3. Respondent was ordered to pay appellant $30,000 as part of the property settlement of the dissolution. Respondent was ordered to make this payment within thirty days of the entry of the judgment and decree on August 10, 1984. Respondent did not fulfill this obligation until December 1985. Appellant argues that the trial court erred in denying her request for interest on the amount during the intervening months.

Minnesota law provides that interest shall accrue on unpaid balances of judgments from the time the judgment is entered until it is paid. Minn.Stat. § 549.09, subd. 2 (1984). Respondent, however, argues that the statute only requires the payment of interest "when the judgment is for the recovery of money." Minn.Stat. § 549.09, subd. 1 (1984). He argues that the payment of $30,000 is not a recovery of money, but a division of property that does not come within the purview of the statute. We disagree.
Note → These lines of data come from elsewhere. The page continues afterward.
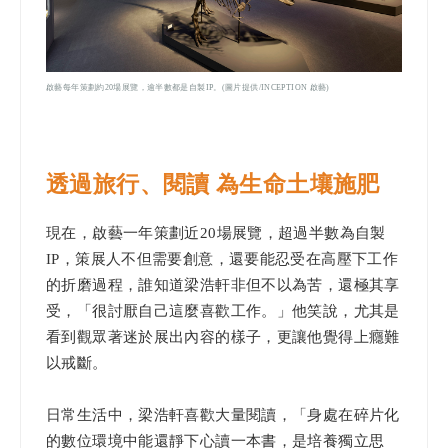
啟藝每年策劃約20場展覽，逾半數都是自製IP。(圖片提供/INCEPTION 啟藝)
透過旅行、閱讀 為生命土壤施肥
現在，啟藝一年策劃近20場展覽，超過半數為自製
IP，策展人不但需要創意，還要能忍受在高壓下工作
的折磨過程，誰知道梁浩軒非但不以為苦，還極其享
受，「很討厭自己這麼喜歡工作。」他笑說，尤其是
看到觀眾著迷於展出內容的樣子，更讓他覺得上癮難
以戒斷。
日常生活中，梁浩軒喜歡大量閱讀，「身處在碎片化
的數位環境中能還靜下心讀一本書，是培養獨立思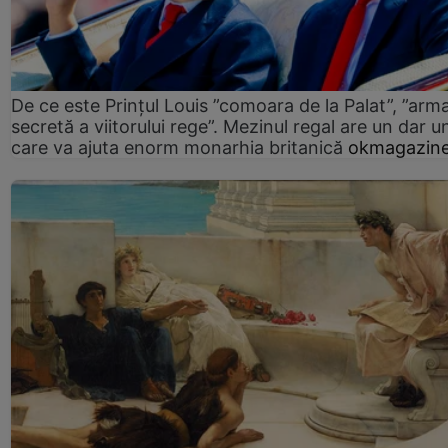
De ce este Prințul Louis ”comoara de la Palat”, ”arm
secretă a viitorului rege”. Mezinul regal are un dar un
care va ajuta enorm monarhia britanică
okmagazine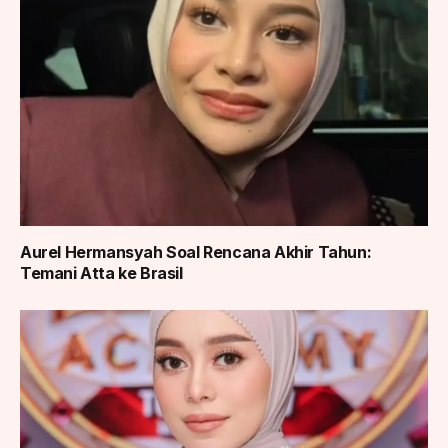
Aurel Hermansyah Soal Rencana Akhir Tahun:
Temani Atta ke Brasil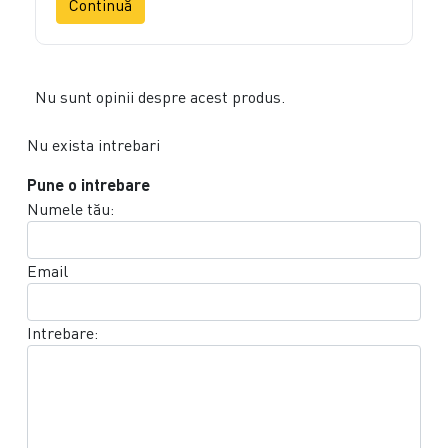
Continuă
Nu sunt opinii despre acest produs.
Nu exista intrebari
Pune o intrebare
Numele tău:
Email
Intrebare: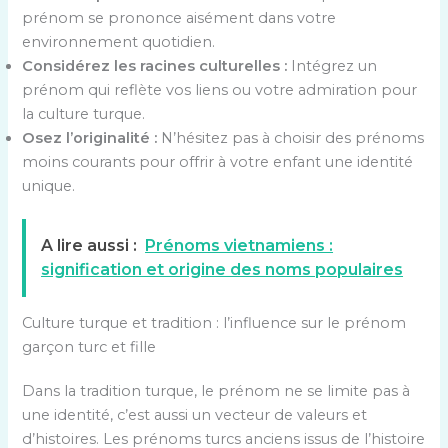
prénom se prononce aisément dans votre
environnement quotidien.
Considérez les racines culturelles :
Intégrez un
prénom qui reflète vos liens ou votre admiration pour
la culture turque.
Osez l’originalité :
N’hésitez pas à choisir des prénoms
moins courants pour offrir à votre enfant une identité
unique.
A lire aussi :
Prénoms vietnamiens :
signification et origine des noms populaires
Culture turque et tradition : l’influence sur le prénom
garçon turc et fille
Dans la tradition turque, le prénom ne se limite pas à
une identité, c’est aussi un vecteur de valeurs et
d’histoires. Les prénoms turcs anciens issus de l’histoire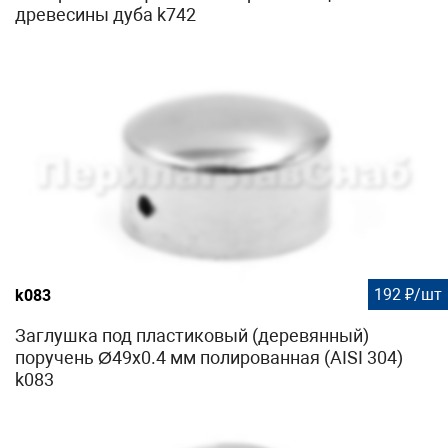
древесины дуба k742
192 ₽/шт
k083
Заглушка под пластиковый (деревянный)
поручень Ø49х0.4 мм полированная (AISI 304)
k083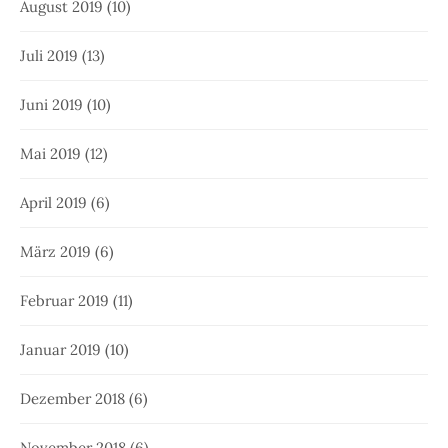
August 2019
(10)
Juli 2019
(13)
Juni 2019
(10)
Mai 2019
(12)
April 2019
(6)
März 2019
(6)
Februar 2019
(11)
Januar 2019
(10)
Dezember 2018
(6)
November 2018
(6)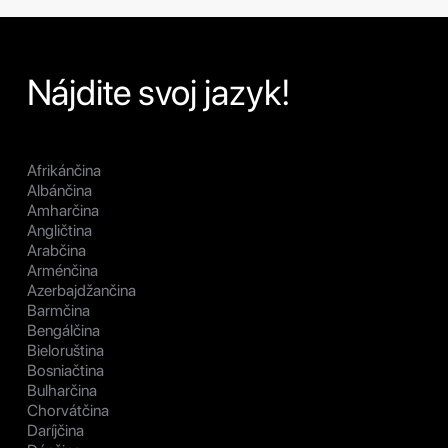
Nájdite svoj jazyk!
Afrikánčina
Albánčina
Amharčina
Angličtina
Arabčina
Arménčina
Azerbajdžančina
Barmčina
Bengálčina
Bieloruština
Bosniačtina
Bulharčina
Chorvátčina
Daríjčina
We find no reason to distinguish an award of money in a dissolution action from judgments for the recovery of money in other types of cases. For more than a year, respondent deprived appellant of the $30,000 awarded to her by the trial court in the judgment. Moreover, the statute explicitly prohibits prejudgment interest on "judgments, decrees, or orders in dissolution, annulment, or legal separation actions." Id. This exclusion indicates that awards of interest on dissolution judgments are included in the postjudgment interest provisions. See Minn.Stat. § 645.19 (1984) (exceptions expressed in a law shall be construed to exclude all others). We remand to the trial court for entry of a judgment for interest on the $30,000 from September 10, 1984 through December 1, 1985.


The trial court's award of child support in an amount greater than that contemplated by the guidelines was not an abuse of discretion. The trial court's denial of maintenance was an abuse of discretion in light of the parties' relative resources and appellant's employment situation. Respondent is ordered to pay maintenance to appellant of $500 per month, beginning in May 1986 and continuing for five years. The trial court administrator will enter judgment for maintenance and for interest consistent with the decisions stated in this opinion.

Affirmed in part and reversed in part.